- Selected passage -
============================================================

Squire restaurant, Fairmont St Andrews, review - bottomless Sunday brunch in luxury hotel

Sunday ‘bottomless’ brunch is on the menu monthly at this upmarket Fife hotel.

If you think of brunch, what might spring to mind is avocado on toast, a fry up and a long, leisurely coffee. When you add bottomless to this brunch scenario, it immediately goes from a chilled out Saturday morning to an afternoon of celebration and, in many cases, excess.

I lived in Dubai for a number of years, where this bottomless brunch concept seems to have been created and, thanks to the sheer number of UK holiday-makers to the Emirate, has taken hold in Britain. Known as Friday brunch there, these vast buffets of world cuisine and all you can drink menus of cocktails, fizz, wines and spirits, are a must-visit for tourists and expats alike. 

While in England and Wales bottomless means just that, the licensing laws in Scotland mean that drinks in these offerings are limited. But that hasn’t hampered the popularity of a weekend brunch filled with an array of food and drinks.

Having tried a bottomless prosecco offering in London years ago, I’d yet to attend one of these in Scotland, so it was with a sense of intrigue when we booked into the Fairmont St Andrew’s Sunday brunch over the Easter weekend.

============================================================

- Written task -
According to the review of the Fairmont St Andrews brunch, what limits the drinks in bottomless offerings in Scotland? Answer from the review alone.

- Records -
============================================================

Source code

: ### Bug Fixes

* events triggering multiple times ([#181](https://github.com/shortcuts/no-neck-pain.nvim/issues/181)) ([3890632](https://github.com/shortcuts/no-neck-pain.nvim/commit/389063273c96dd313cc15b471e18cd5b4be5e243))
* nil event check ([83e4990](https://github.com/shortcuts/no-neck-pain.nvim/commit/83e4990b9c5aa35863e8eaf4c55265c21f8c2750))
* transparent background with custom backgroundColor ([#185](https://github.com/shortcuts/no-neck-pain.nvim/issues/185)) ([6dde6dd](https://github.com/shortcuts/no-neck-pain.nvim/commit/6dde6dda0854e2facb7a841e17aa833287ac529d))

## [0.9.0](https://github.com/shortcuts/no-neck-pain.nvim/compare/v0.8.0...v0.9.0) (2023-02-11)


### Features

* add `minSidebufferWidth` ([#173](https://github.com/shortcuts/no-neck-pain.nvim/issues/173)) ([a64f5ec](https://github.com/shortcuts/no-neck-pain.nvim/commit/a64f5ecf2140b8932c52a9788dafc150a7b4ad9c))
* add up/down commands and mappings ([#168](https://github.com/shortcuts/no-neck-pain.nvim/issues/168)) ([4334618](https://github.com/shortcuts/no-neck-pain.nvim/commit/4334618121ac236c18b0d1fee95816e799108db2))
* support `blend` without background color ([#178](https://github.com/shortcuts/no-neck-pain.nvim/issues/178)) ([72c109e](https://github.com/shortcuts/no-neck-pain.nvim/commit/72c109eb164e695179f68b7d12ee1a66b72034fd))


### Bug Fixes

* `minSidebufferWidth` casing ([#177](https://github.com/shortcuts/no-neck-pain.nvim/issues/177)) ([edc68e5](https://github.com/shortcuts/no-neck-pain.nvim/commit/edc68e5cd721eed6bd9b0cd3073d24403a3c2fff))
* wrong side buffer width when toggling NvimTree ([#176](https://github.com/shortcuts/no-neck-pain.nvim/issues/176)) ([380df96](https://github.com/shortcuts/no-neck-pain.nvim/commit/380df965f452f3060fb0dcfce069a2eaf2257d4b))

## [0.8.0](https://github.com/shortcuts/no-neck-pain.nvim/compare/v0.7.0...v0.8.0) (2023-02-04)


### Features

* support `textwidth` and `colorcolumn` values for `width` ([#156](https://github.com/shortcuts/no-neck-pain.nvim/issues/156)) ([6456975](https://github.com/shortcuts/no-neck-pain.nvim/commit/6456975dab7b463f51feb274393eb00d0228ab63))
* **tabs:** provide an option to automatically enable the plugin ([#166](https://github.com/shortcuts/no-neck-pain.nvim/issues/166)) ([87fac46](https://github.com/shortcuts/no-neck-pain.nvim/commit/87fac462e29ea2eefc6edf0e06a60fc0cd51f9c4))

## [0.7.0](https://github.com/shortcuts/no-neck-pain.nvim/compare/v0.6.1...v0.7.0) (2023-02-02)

============================================================

- Exercise result -
Scotland's licensing laws limit the drinks.